* Task directions
Your answer is the lines below, exactly, from the one that contains "Table 3. KEGG" through the one that contains "Figure 7. Assessment", both included.

* Record extracts
/---
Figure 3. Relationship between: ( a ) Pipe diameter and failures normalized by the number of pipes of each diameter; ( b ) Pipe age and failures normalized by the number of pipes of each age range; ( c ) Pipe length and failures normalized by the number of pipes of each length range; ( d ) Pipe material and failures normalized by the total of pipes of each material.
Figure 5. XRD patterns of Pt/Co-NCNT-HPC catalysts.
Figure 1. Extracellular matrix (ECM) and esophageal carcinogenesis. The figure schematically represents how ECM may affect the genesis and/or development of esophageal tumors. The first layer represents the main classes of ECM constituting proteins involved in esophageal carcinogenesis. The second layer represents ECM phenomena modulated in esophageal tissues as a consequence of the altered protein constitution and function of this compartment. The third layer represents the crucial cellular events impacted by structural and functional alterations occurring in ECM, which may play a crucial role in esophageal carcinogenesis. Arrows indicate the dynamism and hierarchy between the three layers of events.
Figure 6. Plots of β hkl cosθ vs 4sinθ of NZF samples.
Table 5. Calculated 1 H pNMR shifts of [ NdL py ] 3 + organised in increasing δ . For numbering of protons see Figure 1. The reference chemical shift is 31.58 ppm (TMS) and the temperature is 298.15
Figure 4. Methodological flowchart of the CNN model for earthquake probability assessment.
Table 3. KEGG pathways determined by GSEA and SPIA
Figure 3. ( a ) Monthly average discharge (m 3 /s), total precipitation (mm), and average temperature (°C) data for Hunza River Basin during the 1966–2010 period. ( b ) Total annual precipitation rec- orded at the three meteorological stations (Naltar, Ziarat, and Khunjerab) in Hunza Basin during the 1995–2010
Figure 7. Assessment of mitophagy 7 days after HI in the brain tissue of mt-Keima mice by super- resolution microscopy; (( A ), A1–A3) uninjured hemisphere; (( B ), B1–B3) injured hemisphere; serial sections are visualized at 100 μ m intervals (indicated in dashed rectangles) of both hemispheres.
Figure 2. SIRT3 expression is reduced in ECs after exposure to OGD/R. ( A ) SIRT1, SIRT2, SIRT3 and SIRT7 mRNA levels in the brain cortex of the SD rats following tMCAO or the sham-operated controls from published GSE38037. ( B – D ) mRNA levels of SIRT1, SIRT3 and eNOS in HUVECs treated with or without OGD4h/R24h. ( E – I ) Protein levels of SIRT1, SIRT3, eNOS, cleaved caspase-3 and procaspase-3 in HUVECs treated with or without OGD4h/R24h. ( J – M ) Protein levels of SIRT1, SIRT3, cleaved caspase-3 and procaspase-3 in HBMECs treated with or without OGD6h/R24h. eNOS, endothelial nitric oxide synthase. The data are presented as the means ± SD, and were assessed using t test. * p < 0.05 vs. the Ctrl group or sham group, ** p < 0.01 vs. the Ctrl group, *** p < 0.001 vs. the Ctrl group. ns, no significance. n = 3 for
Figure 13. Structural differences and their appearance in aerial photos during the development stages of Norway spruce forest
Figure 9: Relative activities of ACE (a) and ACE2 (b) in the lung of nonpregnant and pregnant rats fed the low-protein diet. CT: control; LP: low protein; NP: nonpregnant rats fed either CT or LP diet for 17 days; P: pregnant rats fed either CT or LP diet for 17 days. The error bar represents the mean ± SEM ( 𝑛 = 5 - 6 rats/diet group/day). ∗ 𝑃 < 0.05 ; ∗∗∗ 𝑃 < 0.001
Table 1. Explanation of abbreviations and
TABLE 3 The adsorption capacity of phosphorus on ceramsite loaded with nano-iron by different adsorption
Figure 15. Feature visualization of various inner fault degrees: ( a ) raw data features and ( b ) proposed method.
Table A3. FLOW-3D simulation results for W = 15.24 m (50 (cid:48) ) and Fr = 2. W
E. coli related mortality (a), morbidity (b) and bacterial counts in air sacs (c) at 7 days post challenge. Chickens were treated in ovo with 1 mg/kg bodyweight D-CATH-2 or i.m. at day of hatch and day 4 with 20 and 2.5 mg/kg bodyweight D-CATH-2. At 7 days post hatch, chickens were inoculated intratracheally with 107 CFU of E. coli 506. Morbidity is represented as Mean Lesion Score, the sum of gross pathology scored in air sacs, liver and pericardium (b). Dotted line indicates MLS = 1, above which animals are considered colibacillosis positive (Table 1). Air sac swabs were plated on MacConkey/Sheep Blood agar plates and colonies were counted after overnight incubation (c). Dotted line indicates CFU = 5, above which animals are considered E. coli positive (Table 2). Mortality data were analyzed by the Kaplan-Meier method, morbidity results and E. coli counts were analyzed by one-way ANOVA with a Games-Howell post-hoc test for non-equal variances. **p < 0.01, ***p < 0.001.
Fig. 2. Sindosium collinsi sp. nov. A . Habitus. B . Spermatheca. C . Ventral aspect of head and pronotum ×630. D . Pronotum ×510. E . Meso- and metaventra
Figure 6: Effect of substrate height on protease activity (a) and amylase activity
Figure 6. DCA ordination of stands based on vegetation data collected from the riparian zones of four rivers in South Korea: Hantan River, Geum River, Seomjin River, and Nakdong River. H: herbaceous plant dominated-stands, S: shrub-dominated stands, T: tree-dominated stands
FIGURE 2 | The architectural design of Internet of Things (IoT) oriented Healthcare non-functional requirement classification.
\---
* Written response
Table 3. KEGG pathways determined by GSEA and SPIA
Figure 3. ( a ) Monthly average discharge (m 3 /s), total precipitation (mm), and average temperature (°C) data for Hunza River Basin during the 1966–2010 period. ( b ) Total annual precipitation rec- orded at the three meteorological stations (Naltar, Ziarat, and Khunjerab) in Hunza Basin during the 1995–2010
Figure 7. Assessment of mitophagy 7 days after HI in the brain tissue of mt-Keima mice by super- resolution microscopy; (( A ), A1–A3) uninjured hemisphere; (( B ), B1–B3) injured hemisphere; serial sections are visualized at 100 μ m intervals (indicated in dashed rectangles) of both hemispheres.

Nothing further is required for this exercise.